An episode from 7/19/21: Tonight, I read a poem of mine called “The Sun Sets Into the Sea.” It comes from my book Bone Antler Stone, which imagines the lives of those living in prehistoric Europe. In this episode, I both read the poem and give the literary and archeological inspiration for it. In this case, it is a passing remark by the Roman historian Tacitus, on the beliefs of some that the sun sets into the sea and perhaps even makes a hissing noise as it does so, was enough to get me started.
You can read more about the poem here. Here is the text of the poem:
The Sun Sets Into the Sea
The sun sets into the sea with a hiss
and rises with the sound of a driven wheel,
the creak of speaking stone, metal and wood.

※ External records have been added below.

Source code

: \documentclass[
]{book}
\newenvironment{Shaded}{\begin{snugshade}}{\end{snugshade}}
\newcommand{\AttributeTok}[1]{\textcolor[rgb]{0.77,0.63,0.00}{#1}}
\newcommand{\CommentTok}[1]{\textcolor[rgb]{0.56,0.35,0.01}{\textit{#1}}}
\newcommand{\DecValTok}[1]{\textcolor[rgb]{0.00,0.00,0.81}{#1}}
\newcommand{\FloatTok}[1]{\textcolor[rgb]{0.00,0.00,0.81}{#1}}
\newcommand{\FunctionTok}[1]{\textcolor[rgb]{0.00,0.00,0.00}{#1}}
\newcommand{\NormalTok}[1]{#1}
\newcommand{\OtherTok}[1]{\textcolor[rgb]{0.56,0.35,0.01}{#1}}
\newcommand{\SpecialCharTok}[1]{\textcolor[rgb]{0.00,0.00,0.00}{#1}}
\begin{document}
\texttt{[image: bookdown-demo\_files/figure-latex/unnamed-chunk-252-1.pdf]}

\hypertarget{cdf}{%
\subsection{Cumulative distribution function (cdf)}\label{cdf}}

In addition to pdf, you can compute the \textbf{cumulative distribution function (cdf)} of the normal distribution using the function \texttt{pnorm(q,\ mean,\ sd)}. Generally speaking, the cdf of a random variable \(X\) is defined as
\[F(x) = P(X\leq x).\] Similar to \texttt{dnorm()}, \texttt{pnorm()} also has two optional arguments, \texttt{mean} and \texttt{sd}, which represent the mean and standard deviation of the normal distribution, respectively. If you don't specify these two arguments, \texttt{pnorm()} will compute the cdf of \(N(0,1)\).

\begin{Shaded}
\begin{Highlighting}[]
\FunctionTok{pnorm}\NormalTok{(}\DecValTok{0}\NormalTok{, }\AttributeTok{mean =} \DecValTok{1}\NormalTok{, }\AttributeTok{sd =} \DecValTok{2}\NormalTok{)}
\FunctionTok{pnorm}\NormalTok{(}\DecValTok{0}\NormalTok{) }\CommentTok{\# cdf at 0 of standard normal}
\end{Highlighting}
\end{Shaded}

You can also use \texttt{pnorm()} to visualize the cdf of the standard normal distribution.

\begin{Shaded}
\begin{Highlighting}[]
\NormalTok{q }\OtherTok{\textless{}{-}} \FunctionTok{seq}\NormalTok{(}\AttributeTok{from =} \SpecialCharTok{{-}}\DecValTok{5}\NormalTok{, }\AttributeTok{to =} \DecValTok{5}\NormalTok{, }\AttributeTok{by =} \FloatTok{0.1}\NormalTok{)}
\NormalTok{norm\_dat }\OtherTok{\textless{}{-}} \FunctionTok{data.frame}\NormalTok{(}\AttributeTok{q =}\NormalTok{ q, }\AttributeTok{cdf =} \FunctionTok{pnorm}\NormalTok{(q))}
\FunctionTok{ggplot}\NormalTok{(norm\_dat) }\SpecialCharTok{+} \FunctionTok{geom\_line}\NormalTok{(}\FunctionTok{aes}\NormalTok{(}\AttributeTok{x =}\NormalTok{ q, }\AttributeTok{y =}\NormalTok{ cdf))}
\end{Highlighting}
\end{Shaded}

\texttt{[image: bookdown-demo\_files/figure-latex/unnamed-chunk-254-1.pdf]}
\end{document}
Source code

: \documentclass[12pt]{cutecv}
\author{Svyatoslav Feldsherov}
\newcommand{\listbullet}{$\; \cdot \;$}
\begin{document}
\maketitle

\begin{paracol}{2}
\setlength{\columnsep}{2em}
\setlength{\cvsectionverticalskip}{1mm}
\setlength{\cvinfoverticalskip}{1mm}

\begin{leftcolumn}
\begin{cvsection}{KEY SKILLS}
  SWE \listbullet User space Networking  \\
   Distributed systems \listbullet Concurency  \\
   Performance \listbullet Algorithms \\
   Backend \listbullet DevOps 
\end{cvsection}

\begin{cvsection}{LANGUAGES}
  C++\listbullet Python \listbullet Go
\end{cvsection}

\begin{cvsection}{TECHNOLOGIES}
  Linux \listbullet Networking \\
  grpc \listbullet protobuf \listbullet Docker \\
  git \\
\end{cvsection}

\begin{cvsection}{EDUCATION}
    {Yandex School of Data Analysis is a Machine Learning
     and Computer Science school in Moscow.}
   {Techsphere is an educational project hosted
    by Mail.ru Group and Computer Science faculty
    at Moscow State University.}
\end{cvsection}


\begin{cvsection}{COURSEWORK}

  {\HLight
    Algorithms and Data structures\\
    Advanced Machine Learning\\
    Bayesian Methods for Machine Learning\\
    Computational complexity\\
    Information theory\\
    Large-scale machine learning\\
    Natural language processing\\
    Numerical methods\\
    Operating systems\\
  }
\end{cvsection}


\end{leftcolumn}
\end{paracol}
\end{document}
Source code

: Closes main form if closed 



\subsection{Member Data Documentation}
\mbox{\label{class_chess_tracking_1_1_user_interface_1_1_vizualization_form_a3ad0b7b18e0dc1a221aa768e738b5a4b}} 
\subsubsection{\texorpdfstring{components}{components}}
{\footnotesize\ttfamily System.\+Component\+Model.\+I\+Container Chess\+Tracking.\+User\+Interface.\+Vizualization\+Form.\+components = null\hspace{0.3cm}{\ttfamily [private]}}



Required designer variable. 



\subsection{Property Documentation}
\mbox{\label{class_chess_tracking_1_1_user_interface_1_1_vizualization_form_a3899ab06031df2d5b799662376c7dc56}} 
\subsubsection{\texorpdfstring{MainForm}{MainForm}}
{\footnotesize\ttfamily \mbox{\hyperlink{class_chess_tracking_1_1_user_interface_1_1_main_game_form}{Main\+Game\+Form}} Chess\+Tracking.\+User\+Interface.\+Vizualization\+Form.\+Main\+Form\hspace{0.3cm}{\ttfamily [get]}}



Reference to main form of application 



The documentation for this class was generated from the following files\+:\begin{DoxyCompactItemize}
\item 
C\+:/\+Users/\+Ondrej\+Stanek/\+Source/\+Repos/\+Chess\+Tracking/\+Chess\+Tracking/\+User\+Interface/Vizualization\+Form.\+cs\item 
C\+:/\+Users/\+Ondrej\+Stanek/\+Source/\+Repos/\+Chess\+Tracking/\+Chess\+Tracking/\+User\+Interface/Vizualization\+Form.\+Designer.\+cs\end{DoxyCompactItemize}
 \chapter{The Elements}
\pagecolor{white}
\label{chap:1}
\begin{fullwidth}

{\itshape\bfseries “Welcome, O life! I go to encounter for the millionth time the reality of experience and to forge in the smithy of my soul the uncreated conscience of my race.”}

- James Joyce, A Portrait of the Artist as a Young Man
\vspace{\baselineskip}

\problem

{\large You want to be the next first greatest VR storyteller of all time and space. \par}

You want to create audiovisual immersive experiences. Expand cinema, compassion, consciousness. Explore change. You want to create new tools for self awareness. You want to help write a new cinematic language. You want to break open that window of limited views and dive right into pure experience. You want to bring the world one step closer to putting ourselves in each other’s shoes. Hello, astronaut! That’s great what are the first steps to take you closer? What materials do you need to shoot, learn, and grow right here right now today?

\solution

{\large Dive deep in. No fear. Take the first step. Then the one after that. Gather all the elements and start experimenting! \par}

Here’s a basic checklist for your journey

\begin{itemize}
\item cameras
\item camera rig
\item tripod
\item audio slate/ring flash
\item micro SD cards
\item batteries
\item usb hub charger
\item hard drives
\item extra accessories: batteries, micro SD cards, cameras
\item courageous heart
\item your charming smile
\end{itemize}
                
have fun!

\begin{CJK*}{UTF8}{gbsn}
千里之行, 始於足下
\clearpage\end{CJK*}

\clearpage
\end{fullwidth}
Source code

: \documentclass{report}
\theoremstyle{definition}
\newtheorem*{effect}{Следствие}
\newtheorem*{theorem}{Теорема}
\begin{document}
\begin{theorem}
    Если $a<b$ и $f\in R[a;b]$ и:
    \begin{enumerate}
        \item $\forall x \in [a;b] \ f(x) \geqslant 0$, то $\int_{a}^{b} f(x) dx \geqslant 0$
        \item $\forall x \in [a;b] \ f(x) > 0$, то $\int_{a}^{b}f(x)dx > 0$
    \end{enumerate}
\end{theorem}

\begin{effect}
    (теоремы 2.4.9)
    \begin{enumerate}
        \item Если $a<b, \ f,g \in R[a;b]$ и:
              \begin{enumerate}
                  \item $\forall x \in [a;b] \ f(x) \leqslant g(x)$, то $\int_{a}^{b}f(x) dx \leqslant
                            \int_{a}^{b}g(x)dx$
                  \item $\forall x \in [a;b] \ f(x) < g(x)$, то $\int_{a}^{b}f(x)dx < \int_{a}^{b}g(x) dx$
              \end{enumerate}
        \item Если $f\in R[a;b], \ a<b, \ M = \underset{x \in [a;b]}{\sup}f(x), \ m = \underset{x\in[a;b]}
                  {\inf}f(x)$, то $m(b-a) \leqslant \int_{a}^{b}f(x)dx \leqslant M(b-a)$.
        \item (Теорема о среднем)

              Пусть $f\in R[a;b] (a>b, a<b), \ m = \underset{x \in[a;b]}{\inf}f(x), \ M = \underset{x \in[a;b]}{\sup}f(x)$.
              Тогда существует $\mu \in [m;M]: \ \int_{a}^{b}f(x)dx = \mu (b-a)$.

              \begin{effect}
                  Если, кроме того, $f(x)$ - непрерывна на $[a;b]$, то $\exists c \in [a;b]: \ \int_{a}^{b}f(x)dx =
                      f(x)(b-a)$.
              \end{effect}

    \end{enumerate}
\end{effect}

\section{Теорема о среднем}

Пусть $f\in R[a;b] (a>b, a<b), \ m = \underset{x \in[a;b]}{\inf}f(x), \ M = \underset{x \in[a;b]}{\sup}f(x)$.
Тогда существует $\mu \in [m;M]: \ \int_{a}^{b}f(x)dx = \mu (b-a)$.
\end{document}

The sun sets into the sea to simmer
and rises with the sound of stretched leather
and the song of the horse’s chain and bit.
The sun sets into the sea and is doused
and rises with the sound of reborn flame
rolling into another red morning.
The sun sets into the sea, and the sun
disappears down into extinguished light,
a golden disk diving to a dark blue.
But the sun rises as the night retreats
and rises like some cart out on the road
setting to the old labor of daylight,
a wounded wheel and an exhausted gear
chipped and scarred and with a battered hub
like an old mad father afraid to die.
But he always dies when winter comes and
sets colorless into the sea, grey sun
into the iron waves, the sound of sinking.